◆ **Input records**:
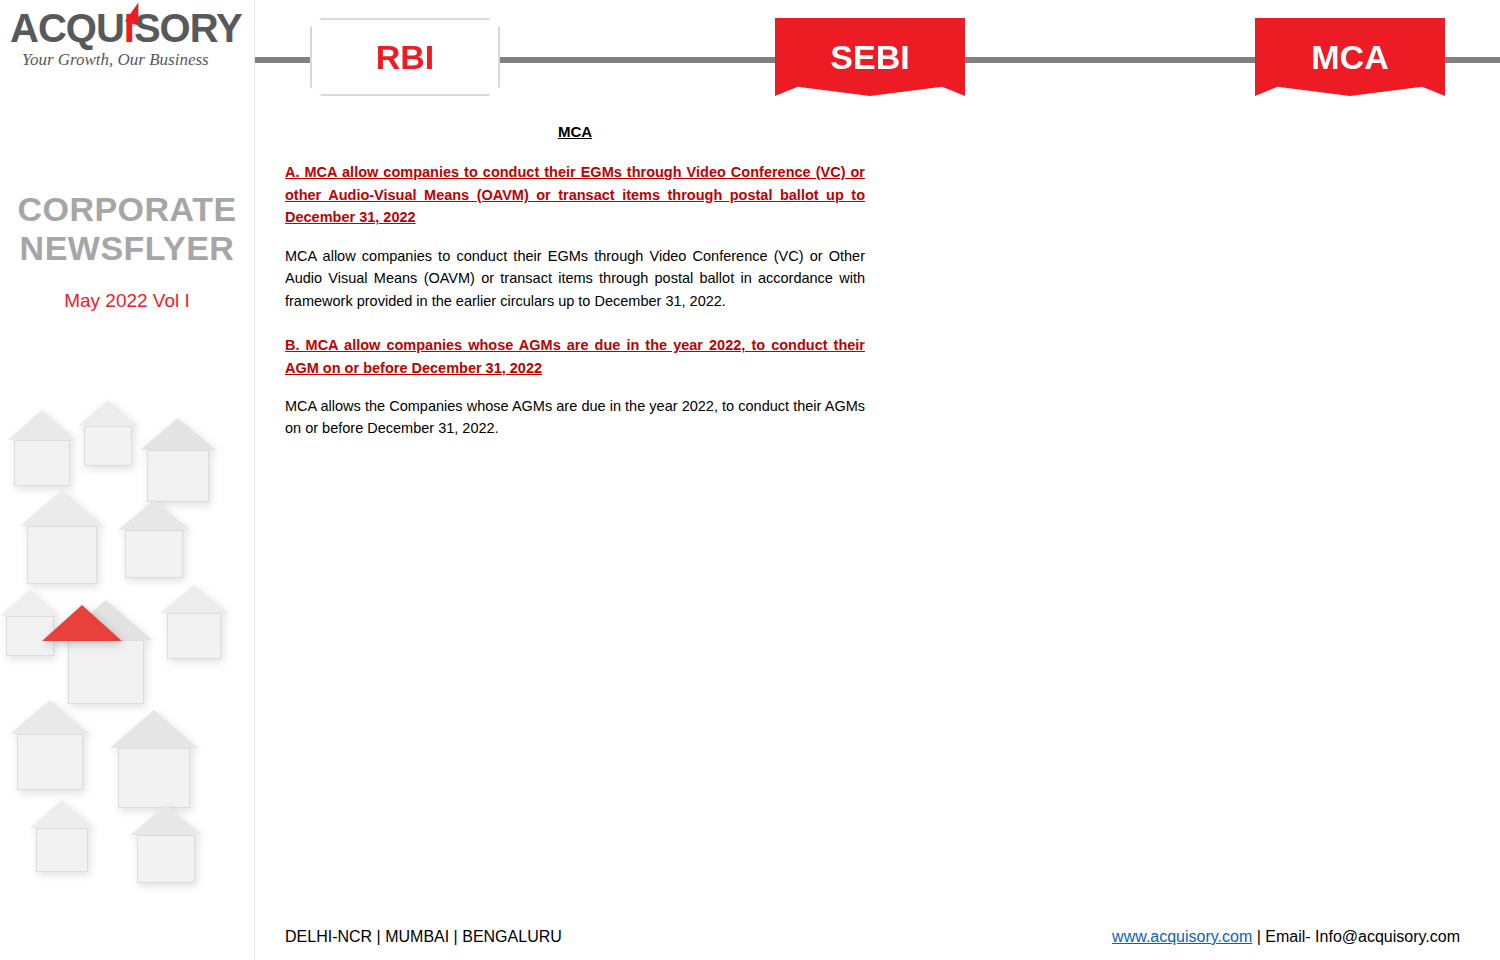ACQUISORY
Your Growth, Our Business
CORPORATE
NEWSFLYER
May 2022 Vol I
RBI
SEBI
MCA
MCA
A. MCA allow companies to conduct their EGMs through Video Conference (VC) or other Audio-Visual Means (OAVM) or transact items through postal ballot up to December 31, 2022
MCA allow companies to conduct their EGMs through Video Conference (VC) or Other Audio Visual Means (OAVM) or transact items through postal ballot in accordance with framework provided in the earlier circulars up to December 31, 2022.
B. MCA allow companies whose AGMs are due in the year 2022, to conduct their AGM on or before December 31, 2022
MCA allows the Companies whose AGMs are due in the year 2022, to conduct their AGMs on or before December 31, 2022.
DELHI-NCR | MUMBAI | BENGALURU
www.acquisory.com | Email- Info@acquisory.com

◆ **Try it**: Please provide an exact transcription of each line from the one holding "MCA allows the" through the final line of the data above.

◆ **Response to the exercise**:
MCA allows the Companies whose AGMs are due in the year 2022, to conduct their AGMs on or before December 31, 2022.
DELHI-NCR | MUMBAI | BENGALURU
www.acquisory.com | Email- Info@acquisory.com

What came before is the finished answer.